Action item:
When you return the data, keep every line exactly as it is and leave out the pictures.

Data provided:
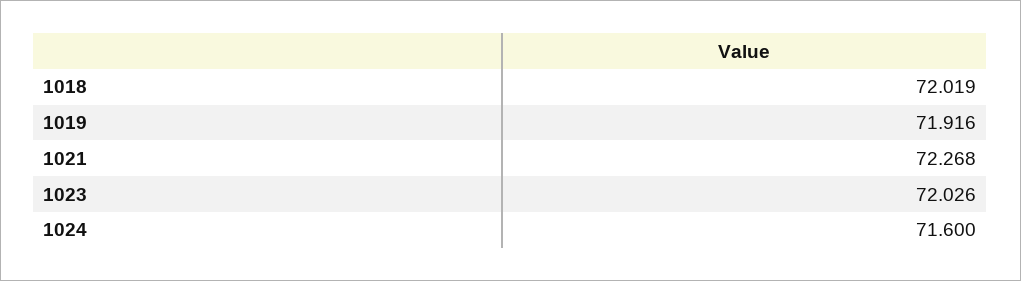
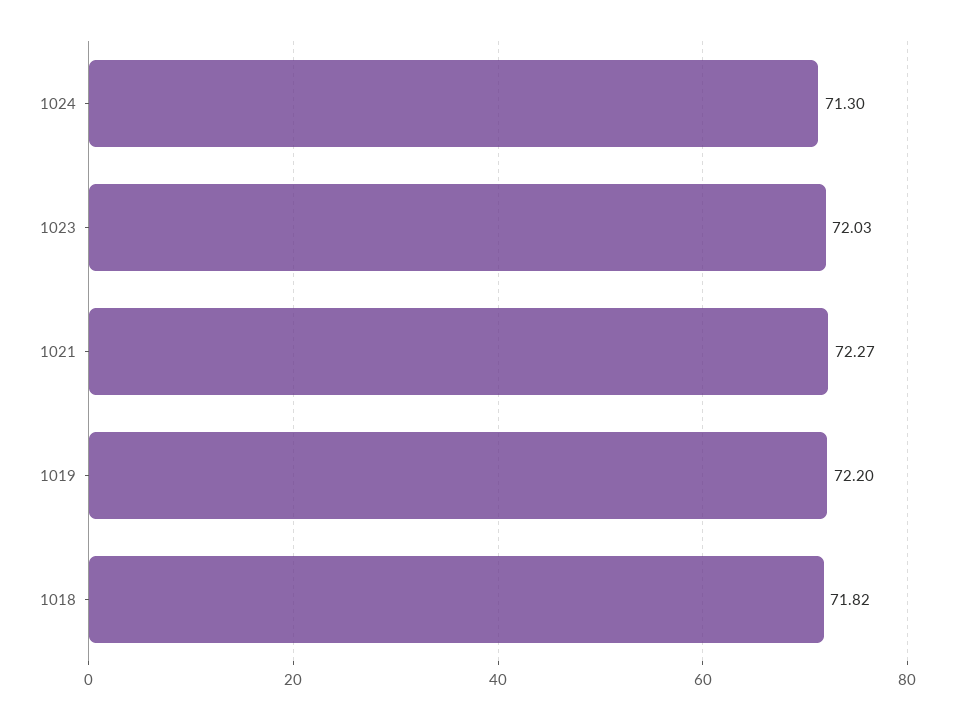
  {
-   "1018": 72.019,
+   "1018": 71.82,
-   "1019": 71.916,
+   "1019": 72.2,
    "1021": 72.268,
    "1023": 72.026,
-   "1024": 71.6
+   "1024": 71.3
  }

Answer space:
  {
-   "1018": 72.019,
+   "1018": 71.82,
-   "1019": 71.916,
+   "1019": 72.2,
    "1021": 72.268,
    "1023": 72.026,
-   "1024": 71.6
+   "1024": 71.3
  }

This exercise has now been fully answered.